Yapılacak görev >> Filistin dayanışmasını konu alan metne göre şu ifadelerin doğru olup olmadığını evet ya da hayır ile belirtin ve her birinde kararı veren sözleri metinden tırnak içinde birebir aktarın: 1. İngiltere'de futbol maçlarından önce yapılan saygı duruşu Özgür Filistin sloganlarıyla protesto edildi. 2. Sömürge altında yaşayan halkların acıları birbiriyle yarıştırılabilir. 3. Kürt savaşını gözden ırak tutmak isteyenler dayanışma gösterilerini yalnızca spor alanında düzenliyor.

Okuma metni >>
┄┄┄┄┄┄

Şimdilerde ise Kürt savaşını gözden ırak tutmak isteyenler, sanattan spora; her alanda resmi Filistin ile dayanışma gösterileri düzenliyorlar. Bu oyunu bozmak da bizim ellerimizde. İngiltere ve birçok ülkede futbol müsabakaları öncesi sadece İsrail’de öldürülenler için bir dakikalık saygı duruşu yapılması, Özgür Filistin sloganlarıyla protesto edildi. Katledilen Filistinlileri gören ve devletlerin ikiyüzlülüğünü ifşa eden bu yaklaşımın kendisi ve yaygınlaşma düzeyi son derece kıymetli. Ülkemizde de yükselen Filistin halkına destek eylemleri, siyasal İslamcılığın ve milliyetçiliğin-ırkçılığın kendisini üretme aracına dönüştürülüyor. Tam da bu noktada başta Kürt siyasal hareketi olmak üzere Türkiye sosyalist hareketlerinin, demokratların Filistin halkının haklı davasının daha güçlü yanında olma gibi bir sorumluluğu var. Çünkü Filistin davası, Türkiye’de Kurdistan davasının düşmanlarının elinde bir oyuncağa dönüşürse burada hem Kürt halkı hem de Türkiye halkları kaybedecektir. Burada sosyalistlerin, Kürtlerin, demokratların, kadınların elinde yükselecek Filistin’e destek eylemleri, Gazze ile Rojava’nın kardeşliğini kuracak yegâne hattır. Bizler sömürge altında yaşayan halkların acısını yarıştıramayız; her yerdeki sömürgeciliğin ve işgalciliğin aynı netlikte karşısında oluruz. Bunu sağlayabildiğimiz oranda devletlerin, iktidarların oyununu bozabiliriz, halkımıza yönelik komploları boşa çıkarabiliriz.

┄┄┄┄┄┄

Veriler >>
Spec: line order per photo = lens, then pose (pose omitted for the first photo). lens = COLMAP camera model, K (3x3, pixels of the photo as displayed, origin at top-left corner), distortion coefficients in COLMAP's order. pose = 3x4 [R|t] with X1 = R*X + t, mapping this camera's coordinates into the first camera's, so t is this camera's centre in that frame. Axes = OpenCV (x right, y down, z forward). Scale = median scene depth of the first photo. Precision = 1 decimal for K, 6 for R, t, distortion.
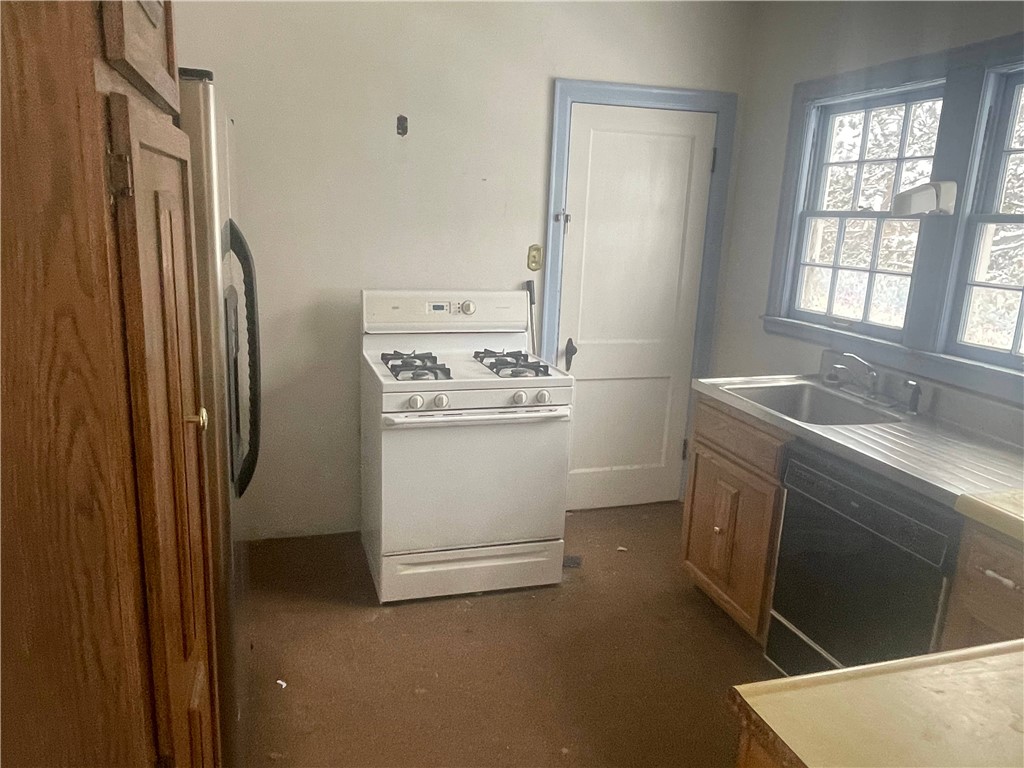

┄┄┄┄┄┄

Görevin cevabı >>
1. Evet: "İngiltere ve birçok ülkede futbol müsabakaları öncesi sadece İsrail’de öldürülenler için bir dakikalık saygı duruşu yapılması, Özgür Filistin sloganlarıyla protesto edildi."
2. Hayır: "Bizler sömürge altında yaşayan halkların acısını yarıştıramayız"
3. Hayır: "sanattan spora; her alanda resmi Filistin ile dayanışma gösterileri düzenliyorlar"